(PASSAGE SHOWN)
[Start of section]

404 BC in various calendars
- Gregorian calendar: 404 BC CDIV BC
- Ab urbe condita: 350
- Ancient Egypt era: XXVIII dynasty, 1
- - Pharaoh: Amyrtaeus, 1
- Ancient Greek Olympiad (summer): 94th Olympiad (victor)¹
- Assyrian calendar: 4347
- Balinese saka calendar: N/A
- Bengali calendar: −997 – −996
- Berber calendar: 547
- Buddhist calendar: 141
- Burmese calendar: −1041
- Byzantine calendar: 5105–5106
- Chinese calendar: 丙子年 (Fire Rat) 2294 or 2087 — to — 丁丑年 (Fire Ox) 2295 or 2088
- Coptic calendar: −687 – −686
- Discordian calendar: 763
- Ethiopian calendar: −411 – −410
- Hebrew calendar: 3357–3358
- - Vikram Samvat: −347 – −346
- - Shaka Samvat: N/A
- - Kali Yuga: 2697–2698
- Holocene calendar: 9597
- Iranian calendar: 1025 BP – 1024 BP
- Islamic calendar: 1057 BH – 1055 BH
- Javanese calendar: N/A
- Julian calendar: N/A
- Korean calendar: 1930
- Minguo calendar: 2315 before ROC 民前2315年
- Nanakshahi calendar: −1871
- Thai solar calendar: 139–140
- Tibetan calendar: མེ་ཕོ་བྱི་བ་ལོ་ (male Fire-Rat) −277 or −658 or −1430 — to — མེ་མོ་གླང་ལོ་ (female Fire-Ox) −276 or −657 or −1429

= 404 BC =

Year 404 BC was a year of the pre-Julian Roman calendar. At the time, it was known as the Year of the Tribunate of Volusus, Cossus, Fidenas, Ambustus, Maluginensis and Rutilus (or, less frequently, year 350 Ab urbe condita). The denomination 404 BC for this year has been used since the early medieval period, when the Anno Domini calendar era became the prevalent method in Europe for naming years.

[End of section]

(SUPPLIED DATA)
[Start of section]

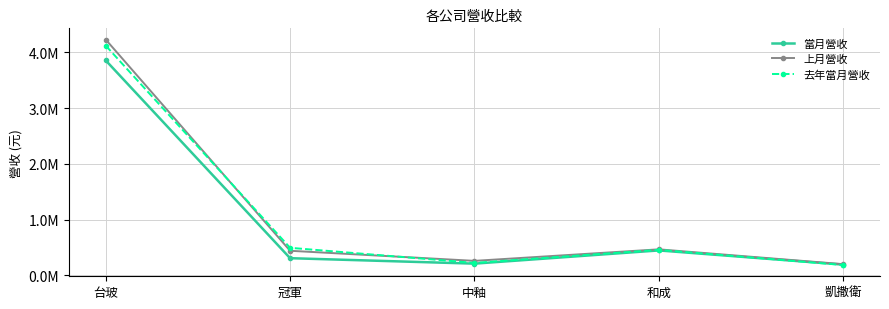

Which series changed the most between 台玻 and 中釉?

上月營收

[End of section]

(TASKS)
(1) Answer these from the page on the year 404 BC, one per line:
(a) Which pharaoh is listed under the Ancient Egypt era?
(b) What figure is given for the Holocene calendar?
(c) Since when has the denomination 404 BC been used for this year?
(2) Reproduce the page on the year 404 BC from "Year 404 BC" up to and including "for naming years.".

(LIST OF SOLUTIONS)
(1)
(a) Amyrtaeus
(b) 9597
(c) Since the early medieval period

(2)
Year 404 BC was a year of the pre-Julian Roman calendar. At the time, it was known as the Year of the Tribunate of Volusus, Cossus, Fidenas, Ambustus, Maluginensis and Rutilus (or, less frequently, year 350 Ab urbe condita). The denomination 404 BC for this year has been used since the early medieval period, when the Anno Domini calendar era became the prevalent method in Europe for naming years.